**Task details**. For this task, retype the records below exactly.

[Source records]
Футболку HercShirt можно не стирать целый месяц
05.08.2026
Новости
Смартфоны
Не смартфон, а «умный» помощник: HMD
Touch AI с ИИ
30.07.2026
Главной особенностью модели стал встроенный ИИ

**Output**.
Футболку HercShirt можно не стирать целый месяц
05.08.2026
Новости
Смартфоны
Не смартфон, а «умный» помощник: HMD
Touch AI с ИИ
30.07.2026
Главной особенностью модели стал встроенный ИИ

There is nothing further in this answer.